129 Juta Orang Indonesia Ngutang di Pinjol

Ilustrasi. Foto: Medcom.id

129 Juta Orang Indonesia Ngutang di Pinjol

Gana Buana • 8 August 2024 12:06

Jakarta: Asosiasi Fintech Pendanaan Indonesia (AFPI) mencatat hingga Mei 2024 sebanyak 129 juta orang di Indonesia telah memanfaatkan layanan fintech lending, dengan total penyaluran dana mencapai Rp 874,5 triliun.
 
Sektor produktif menjadi penerima terbesar dari penyaluran dana tersebut, dengan porsi mencapai 30,61 persen.
 
Ketua Umum AFPI Entjik S. Djafar menyatakan pihaknya berkomitmen kuat untuk memerangi praktik pinjaman online ilegal dan meningkatkan literasi keuangan masyarakat.
 
"Kami berkomitmen untuk terus memerangi pinjol dan mendorong akses pendanaan yang lebih luas di Indonesia," kata Entjik dalam acara AFPI CEO Forum 2024 dilansir Media Indonesia, Kamis, 8 Agustus 2024.
 
Baca juga: 

OJK Tutup 8.500 Pinjol Ilegal Sejak 2015

 
Berdasarkan riset dari EY MSME Market Study & Policy Advocacy, kebutuhan pembiayaan untuk sektor usaha kecil dan menengah (UKM) pada tahun 2026 diproyeksikan akan mencapai Rp4.300 triliun.
 
Namun, kemampuan pendanaan yang tersedia di Indonesia hanya sebesar Rp1.900 triliun, menciptakan gap sebesar Rp2.400 triliun yang harus diisi oleh perusahaan fintech lending.

Potensi penggna pinjol meningkat

Kepala Eksekutif Pengawas Lembaga Pembiayaan, Perusahaan Modal Ventura, Lembaga Keuangan Mikro, dan Lembaga Jasa Keuangan Lainnya Otoritas Jasa Keuangan (OJK) Agusman menyatakan potensi penggunaan pinjaman online terus meningkat, dengan pertumbuhan pembiayaan dari perusahaan fintech lending mencapai 26 persen secara tahunan.
 
Angka ini menjadikan fintech lending sebagai industri keuangan dengan pertumbuhan tertinggi.
 
"Pertumbuhan fintech lending mencapai 26 persen (YoY), menjadikannya institusi keuangan dengan pertumbuhan tertinggi di negeri ini.
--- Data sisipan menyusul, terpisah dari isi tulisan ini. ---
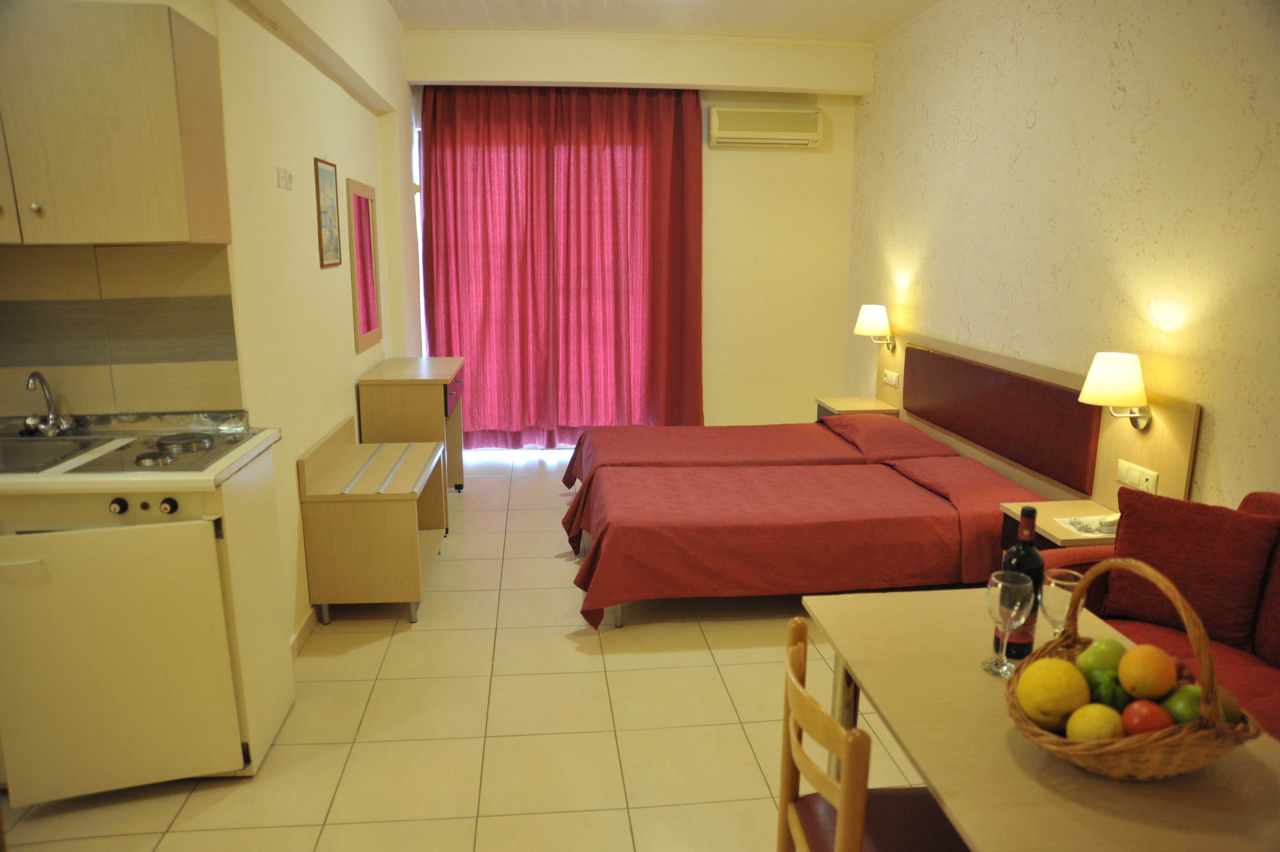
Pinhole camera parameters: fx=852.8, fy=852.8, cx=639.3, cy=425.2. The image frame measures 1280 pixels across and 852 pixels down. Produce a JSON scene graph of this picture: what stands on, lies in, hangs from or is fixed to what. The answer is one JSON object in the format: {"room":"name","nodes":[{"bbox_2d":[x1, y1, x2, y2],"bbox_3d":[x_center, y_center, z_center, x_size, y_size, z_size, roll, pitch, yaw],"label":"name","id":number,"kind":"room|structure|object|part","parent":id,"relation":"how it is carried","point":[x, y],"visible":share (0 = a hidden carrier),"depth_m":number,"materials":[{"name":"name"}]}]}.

Dengan kualitas NPL terjaga di angka 2,7 persen, kami yakin industri ini memiliki potensi untuk bertahan jangka panjang," ujar Agusman.
 
Ahli tata hukum Yusril Ihza Mahendra, yang hadir dalam acara tersebut, menambahkan bahwa pemerintah harus mampu mengikuti perkembangan teknologi yang berjalan cepat untuk mendukung pertumbuhan industri fintech.
 
"Kemajuan teknologi yang pesat sangat mempengaruhi aktivitas ekonomi. Namun, kecepatan kita dalam mengatur dan mengantisipasi perkembangan ini dengan norma hukum seringkali tertinggal. Proses pembentukan undang-undang sangat panjang dan lama," jelas Yusril.